Saisissant le taureau par les cornes, l’administration de l’AFC/M23 met des empreintes sûres, du point de vue sécuritaire, en ville de Goma, où le phénomène des 40 voleurs appartient à l’histoire, a indiqué samedi 2 août 2025, le maire Julien Katembo Ndalieni, à l’issue des travaux communautaires Salongo.
«La population était menacée régulièrement par les 40 voleurs pendant le régime de Félix Antoine Tshisekedi. Voilà maintenant, ce phénomène est complètement enrayé et appartient à l’histoire», a-t-il déclaré.
La population très meurtrie par l’insécurité et qui vient de savourer des sommeils tranquilles, ne veut plus supporter l’insécurité.
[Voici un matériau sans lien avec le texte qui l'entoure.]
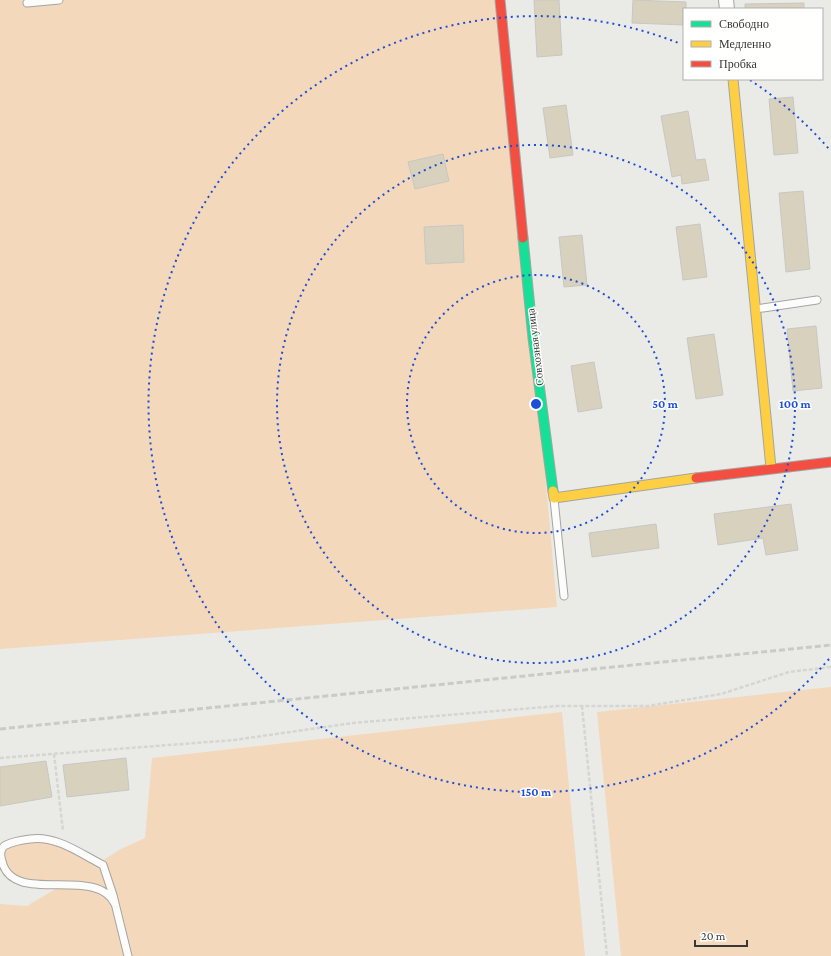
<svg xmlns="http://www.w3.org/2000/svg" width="831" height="956" viewBox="0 0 831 956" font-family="'Crimson Pro',serif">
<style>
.green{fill:#f3d8bb}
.building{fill:#d8d1bd;stroke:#c7c7c4}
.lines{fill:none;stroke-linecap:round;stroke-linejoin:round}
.lane-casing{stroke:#a4a5a2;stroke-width:9}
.street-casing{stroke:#a4a5a2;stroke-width:16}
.fast-casing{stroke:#a4a5a2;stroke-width:11}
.slow-casing{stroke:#a4a5a2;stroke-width:11}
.jam-casing{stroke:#a4a5a2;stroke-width:11}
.path{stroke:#d5d5d4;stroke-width:2.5;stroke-dasharray:4 2;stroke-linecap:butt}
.lane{stroke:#fcfcfb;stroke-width:7}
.street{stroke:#fcfcfb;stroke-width:14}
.fast{stroke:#16e098;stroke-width:9}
.slow{stroke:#ffcf43;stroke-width:9}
.jam{stroke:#f24e42;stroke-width:9}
.rail{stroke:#cacac8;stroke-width:3;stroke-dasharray:6 3;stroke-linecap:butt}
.ring{fill:none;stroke:#1d4ed8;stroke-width:2;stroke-dasharray:2 4}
.labels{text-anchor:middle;stroke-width:3;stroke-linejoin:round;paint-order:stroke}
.street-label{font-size:11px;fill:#383836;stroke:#fffffe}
.centre{fill:#1d4ed8;stroke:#fffffe;stroke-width:2}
.ring-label{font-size:12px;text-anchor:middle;font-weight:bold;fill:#1d4ed8;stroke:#fffffe;stroke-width:3;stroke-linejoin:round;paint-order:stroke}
</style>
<rect width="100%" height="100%" fill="#eaebe7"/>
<g class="green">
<path d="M0,0H496L533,338L557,607L0,649Z"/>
<path d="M831,687V956H621L597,712Z"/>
<path d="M562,712L585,956H0V904L27,906L62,885L12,878L1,858L8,844L52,839L97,864L121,849L145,838L152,758Z"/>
</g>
<g class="building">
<path d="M534,0H559L562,55L537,57Z"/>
<path d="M633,0L686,2V9H684V25L632,23Z"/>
<path d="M804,3V9H745V4Z"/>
<path d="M793,97L798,153L774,155L769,99Z"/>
<path d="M566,105L573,155L550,158L543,108Z"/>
<path d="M688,111L696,160L705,159L709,180L682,184L681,175L672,177L661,116Z"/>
<path d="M443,154L449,181L415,189L408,162Z"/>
<path d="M803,191L810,269L786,272L779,193Z"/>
<path d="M700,224L707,277L683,280L676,227Z"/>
<path d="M463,225L464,262L426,264L424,227Z"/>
<path d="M582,235L587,285L564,287L559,237Z"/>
<path d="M816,326L822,388L793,391L787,329Z"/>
<path d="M714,334L723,395L696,399L687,338Z"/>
<path d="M594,362L602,408L578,412L571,366Z"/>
<path d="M791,504L798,550L766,555L763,538L718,545L714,514Z"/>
<path d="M656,524L659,548L592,557L589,533Z"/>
<path d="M126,758L129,790L67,797L63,765Z"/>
<path d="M46,761L52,797L0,806V767Z"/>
</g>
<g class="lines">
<defs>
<g id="lane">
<path d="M27,3L59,0"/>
<path d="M756,309L817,300"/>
<path d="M554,499L564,596"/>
<path d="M115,904C96,864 12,907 2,861C0,855 0,848 6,845C14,841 22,840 30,839C56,835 81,854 103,865L113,895L128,956"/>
</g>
<path id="street" d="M726,0L727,9"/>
<path id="fast" d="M523,238L533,338L553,491"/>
<g id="slow">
<path d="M733,79L771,468"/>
<path d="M553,491L554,498L696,478"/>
</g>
<g id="jam">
<path d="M500,0L523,238"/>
<path d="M696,478L831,462"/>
</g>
</defs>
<use href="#lane" class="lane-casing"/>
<use href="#street" class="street-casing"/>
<use href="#fast" class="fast-casing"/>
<use href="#slow" class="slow-casing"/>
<use href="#jam" class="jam-casing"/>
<g class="path">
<path d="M582,706L607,956"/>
<path d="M54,754L63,831"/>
<path d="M0,758L234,740L353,723L557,706H648L721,694L789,672L831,667"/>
</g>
<use href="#lane" class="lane"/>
<use href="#street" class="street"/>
<use href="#fast" class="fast"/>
<use href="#slow" class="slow"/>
<use href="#jam" class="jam"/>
<path class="rail" d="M0,729L831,645"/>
</g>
<g class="ring">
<circle cx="536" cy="404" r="129"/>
<circle cx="536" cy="404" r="259"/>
<path d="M829 659A388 388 0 1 1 681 44M750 80A388 388 0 0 1 829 149"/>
</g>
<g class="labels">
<g class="street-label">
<text transform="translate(535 347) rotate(-97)" y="4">Совхозная улица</text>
</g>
</g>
<circle cx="536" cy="404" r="6" class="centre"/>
<g class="ring-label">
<text x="665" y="408">50 m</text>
<text x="795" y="408">100 m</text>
<text x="536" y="796">150 m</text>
</g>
<rect x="683" y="8" width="140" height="72" fill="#fffffe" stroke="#afafae"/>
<rect x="691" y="21" width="20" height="6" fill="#16e098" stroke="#afafae"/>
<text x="719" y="28" font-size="12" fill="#383836">Свободно</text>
<rect x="691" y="41" width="20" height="6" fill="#ffcf43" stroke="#afafae"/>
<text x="719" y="48" font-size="12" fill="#383836">Медленно</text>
<rect x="691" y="61" width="20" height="6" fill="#f24e42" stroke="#afafae"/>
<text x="719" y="68" font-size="12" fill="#383836">Пробка</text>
<path d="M695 940v6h52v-6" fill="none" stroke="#383836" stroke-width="2"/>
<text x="701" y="940" font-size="12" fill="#383836" stroke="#fffffe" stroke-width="3" paint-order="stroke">20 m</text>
</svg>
Ainsi, elle se lance sans merci à la traque des bandits.
C’est dans cette optique que la population du quartier Mugunga, dans deux nuits d’affilée, a mis la main sur des bandits armés, dont deux anciens éléments des FARDC et un FDLR.
L’arme AK-47 avec une chaîne de cartouches a été présentée le vendredi dernier par le gouverneur de province, Bahati Musanga Eraston, lors d’un meeting populaire.
Le lendemain, un autre élément des FARDC et un FDLR ont été également attrapés par cette même population de Mugunga et présentés au maire Julien Katembo Ndalieni ce samedi 2 août 2025 par le bourgmestre de Karisimbi, Pascal Abdou Bikulo.
Les deux cas relevés par l’autorité urbaine sont un signe non trompeur de la présence des FARDC, FDLR et Wazalendo en ville de Goma. C’est pourquoi Julien Katembo Ndalieni a réitéré son appel à la reddition de ces éléments susmentionnés. « Les FARDC et Wazalendo ne sont pas des ennemis car ils sont congolais », mais le FDLR qui doit à tout prix regagner le bercail.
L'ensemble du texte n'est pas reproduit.